= Leonardo Marini =

Italian theologian and archbishop

Leonardo Marini (1509 in Chios – 11 June 1573 in Rome) was an Italian theologian and archbishop of the Dominican Order of the Catholic Church.

==Biography==
Marini was born on the island of Chios, in the Aegean Sea, to a noble Genoese family. He entered the Dominican Order and studied theology.

Marini failed to be bishop of Perugia when Pope Paul III died before he could elect him, but his successor, Pope Julius III, appointed him the administrator of the Diocese of Mantua and bishop of the Diocese of Laodicensis in Phrygia (5 March 1550).
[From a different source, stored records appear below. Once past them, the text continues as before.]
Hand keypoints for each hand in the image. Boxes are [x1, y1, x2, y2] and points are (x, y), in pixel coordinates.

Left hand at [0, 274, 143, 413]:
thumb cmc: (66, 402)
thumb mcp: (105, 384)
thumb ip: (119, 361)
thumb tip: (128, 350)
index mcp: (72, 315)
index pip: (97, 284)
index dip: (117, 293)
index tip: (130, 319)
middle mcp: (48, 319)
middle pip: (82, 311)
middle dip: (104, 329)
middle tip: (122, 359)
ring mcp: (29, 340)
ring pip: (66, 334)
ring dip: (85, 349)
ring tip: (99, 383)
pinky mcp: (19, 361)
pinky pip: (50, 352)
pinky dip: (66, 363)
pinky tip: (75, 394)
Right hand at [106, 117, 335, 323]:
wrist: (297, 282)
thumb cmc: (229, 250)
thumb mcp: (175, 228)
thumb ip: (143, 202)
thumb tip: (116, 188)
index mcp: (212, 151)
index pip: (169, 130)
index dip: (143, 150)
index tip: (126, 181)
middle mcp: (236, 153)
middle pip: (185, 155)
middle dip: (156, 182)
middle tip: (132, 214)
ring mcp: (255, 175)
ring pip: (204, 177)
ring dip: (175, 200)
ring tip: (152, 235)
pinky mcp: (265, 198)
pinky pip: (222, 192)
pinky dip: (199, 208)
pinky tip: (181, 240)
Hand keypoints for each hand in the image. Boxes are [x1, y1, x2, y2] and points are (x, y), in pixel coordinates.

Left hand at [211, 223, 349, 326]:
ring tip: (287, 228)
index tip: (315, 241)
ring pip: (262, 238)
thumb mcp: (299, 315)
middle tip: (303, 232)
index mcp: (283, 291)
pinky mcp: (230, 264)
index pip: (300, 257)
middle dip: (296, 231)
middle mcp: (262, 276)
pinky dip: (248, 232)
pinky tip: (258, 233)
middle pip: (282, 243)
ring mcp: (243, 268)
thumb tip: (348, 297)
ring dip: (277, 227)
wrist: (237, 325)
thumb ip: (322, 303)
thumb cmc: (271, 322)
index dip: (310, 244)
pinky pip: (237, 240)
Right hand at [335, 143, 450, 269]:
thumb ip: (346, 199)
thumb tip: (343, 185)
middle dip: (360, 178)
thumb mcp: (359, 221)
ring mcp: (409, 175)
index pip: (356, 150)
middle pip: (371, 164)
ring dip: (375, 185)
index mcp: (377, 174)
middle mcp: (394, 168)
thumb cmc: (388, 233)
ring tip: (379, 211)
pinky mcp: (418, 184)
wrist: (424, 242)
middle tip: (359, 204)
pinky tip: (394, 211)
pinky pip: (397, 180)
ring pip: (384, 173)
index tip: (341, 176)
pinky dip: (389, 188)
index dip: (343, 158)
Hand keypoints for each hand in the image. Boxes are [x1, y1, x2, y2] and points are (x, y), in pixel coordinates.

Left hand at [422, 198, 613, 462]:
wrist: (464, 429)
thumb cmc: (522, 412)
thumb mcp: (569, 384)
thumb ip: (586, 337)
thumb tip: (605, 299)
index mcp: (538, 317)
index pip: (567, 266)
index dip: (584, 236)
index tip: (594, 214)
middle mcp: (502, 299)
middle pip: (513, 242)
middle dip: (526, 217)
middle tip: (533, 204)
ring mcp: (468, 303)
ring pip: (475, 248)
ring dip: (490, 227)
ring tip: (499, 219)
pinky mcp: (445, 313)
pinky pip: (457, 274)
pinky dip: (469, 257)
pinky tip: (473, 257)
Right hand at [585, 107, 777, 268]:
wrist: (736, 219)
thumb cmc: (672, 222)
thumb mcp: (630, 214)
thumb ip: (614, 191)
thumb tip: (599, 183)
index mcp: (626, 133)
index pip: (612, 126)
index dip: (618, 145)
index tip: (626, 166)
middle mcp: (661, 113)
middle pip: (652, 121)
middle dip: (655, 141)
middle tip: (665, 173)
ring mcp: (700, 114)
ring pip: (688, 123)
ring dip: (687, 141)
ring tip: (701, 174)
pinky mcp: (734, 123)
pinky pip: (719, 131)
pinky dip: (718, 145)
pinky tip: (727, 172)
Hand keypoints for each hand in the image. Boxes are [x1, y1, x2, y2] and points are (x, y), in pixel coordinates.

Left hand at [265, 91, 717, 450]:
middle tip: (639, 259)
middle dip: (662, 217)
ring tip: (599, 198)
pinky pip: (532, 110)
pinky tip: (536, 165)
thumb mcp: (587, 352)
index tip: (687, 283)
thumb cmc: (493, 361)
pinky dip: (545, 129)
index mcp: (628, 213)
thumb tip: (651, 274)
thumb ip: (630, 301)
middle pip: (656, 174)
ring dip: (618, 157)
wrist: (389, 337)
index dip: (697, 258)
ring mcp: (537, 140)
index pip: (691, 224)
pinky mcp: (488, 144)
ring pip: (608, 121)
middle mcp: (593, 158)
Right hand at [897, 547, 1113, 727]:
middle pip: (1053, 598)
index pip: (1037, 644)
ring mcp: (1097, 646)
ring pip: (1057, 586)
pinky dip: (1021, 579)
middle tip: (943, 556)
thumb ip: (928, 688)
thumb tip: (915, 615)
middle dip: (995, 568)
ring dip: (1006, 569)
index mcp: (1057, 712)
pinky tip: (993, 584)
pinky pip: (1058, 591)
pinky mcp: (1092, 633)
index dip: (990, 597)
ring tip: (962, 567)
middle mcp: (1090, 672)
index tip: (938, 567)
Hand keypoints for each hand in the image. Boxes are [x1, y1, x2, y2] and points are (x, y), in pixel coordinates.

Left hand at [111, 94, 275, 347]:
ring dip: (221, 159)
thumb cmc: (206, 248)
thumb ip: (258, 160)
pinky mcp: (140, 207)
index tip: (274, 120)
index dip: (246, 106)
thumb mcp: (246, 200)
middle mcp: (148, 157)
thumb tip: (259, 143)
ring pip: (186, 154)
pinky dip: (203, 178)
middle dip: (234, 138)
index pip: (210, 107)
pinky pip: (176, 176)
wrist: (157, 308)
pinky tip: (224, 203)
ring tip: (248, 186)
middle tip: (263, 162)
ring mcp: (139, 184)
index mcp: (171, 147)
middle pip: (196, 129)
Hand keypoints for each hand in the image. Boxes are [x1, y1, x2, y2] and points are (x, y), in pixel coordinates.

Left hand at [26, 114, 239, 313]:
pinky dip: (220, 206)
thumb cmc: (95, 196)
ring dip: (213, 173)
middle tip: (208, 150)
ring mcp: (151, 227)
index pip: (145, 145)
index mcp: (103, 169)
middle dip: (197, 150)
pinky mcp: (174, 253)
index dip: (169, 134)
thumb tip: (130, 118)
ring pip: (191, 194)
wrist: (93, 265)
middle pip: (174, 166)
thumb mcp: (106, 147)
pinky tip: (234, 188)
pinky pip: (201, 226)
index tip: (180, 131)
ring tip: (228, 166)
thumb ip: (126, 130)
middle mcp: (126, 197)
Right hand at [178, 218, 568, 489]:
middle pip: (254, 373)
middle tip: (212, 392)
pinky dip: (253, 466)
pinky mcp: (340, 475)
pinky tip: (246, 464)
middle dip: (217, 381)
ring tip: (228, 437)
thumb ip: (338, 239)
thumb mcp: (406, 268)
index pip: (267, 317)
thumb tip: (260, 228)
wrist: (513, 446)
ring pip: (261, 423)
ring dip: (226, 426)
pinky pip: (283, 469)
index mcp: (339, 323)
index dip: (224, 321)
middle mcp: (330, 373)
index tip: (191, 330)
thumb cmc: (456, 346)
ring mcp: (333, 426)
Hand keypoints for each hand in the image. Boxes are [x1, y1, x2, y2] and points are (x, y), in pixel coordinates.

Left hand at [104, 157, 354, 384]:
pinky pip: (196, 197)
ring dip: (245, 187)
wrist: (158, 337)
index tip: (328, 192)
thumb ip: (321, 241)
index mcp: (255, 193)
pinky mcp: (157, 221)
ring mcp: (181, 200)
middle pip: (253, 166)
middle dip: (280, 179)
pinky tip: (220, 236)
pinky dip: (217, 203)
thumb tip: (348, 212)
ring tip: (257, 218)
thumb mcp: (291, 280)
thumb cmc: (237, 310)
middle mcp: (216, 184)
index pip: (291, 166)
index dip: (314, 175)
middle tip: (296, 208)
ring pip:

Marini also served as papal diplomat to Emperor Charles V and Philip II of Spain, and in 1560 Pope Pius IV appointed him Bishop of Lanciano (and archbishop in 1562). He was papal legate to the Council of Trent. After being transferred to Alba Pompeia (1566), appointed apostolic visitor to twenty-five dioceses of Italy.

Marini collaborated on the formation of the Roman Catechism and was a member of the Roman Breviary reform commission (1568) and of the Roman Missal (1570). On behalf of Pius IV, he reviewed the rules and constitutions of the Clerics Regular of St. Paul (Barnabites).